Problem to solve
Could you copy each line of the entries that contains "microphone"?

----------

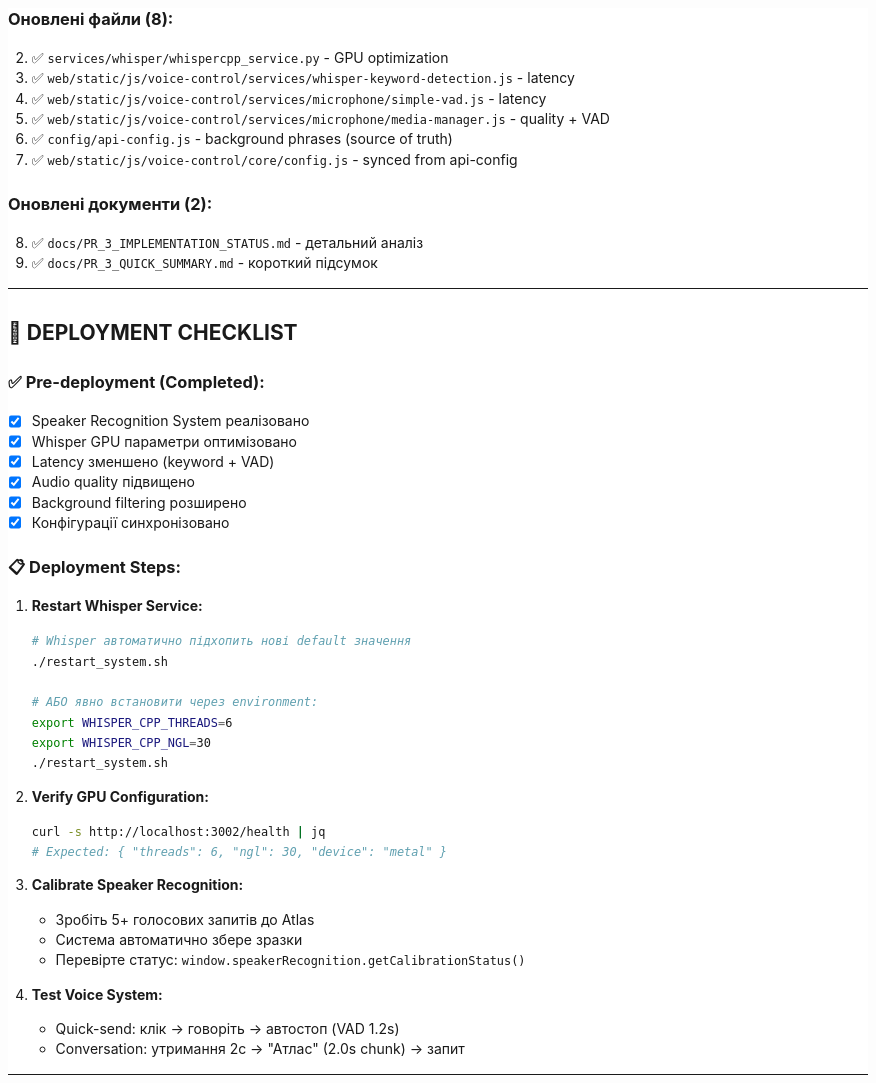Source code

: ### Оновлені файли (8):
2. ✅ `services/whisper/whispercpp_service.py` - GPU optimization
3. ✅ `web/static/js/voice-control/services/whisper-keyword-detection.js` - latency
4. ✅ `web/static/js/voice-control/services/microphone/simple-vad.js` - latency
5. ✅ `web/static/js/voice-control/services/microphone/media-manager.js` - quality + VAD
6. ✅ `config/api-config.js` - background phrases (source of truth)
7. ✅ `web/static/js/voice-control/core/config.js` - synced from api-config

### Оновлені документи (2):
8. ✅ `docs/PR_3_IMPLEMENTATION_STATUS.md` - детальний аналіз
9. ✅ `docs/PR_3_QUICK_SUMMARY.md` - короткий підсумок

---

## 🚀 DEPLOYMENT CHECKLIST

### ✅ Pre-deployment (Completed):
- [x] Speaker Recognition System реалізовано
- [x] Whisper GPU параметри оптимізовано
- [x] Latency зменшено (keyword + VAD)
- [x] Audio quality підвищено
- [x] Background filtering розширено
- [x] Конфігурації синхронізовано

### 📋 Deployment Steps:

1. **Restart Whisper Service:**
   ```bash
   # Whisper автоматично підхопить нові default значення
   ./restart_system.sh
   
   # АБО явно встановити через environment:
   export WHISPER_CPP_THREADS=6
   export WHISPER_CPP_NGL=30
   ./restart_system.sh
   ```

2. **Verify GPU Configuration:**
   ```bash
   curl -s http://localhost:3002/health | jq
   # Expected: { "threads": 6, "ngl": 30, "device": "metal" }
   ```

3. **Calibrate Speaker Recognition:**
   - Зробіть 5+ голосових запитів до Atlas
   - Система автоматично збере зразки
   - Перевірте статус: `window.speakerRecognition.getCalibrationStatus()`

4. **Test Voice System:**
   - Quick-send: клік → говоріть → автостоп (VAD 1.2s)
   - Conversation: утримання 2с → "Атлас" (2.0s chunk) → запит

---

----------

Exercise solution
4. ✅ `web/static/js/voice-control/services/microphone/simple-vad.js` - latency
5. ✅ `web/static/js/voice-control/services/microphone/media-manager.js` - quality + VAD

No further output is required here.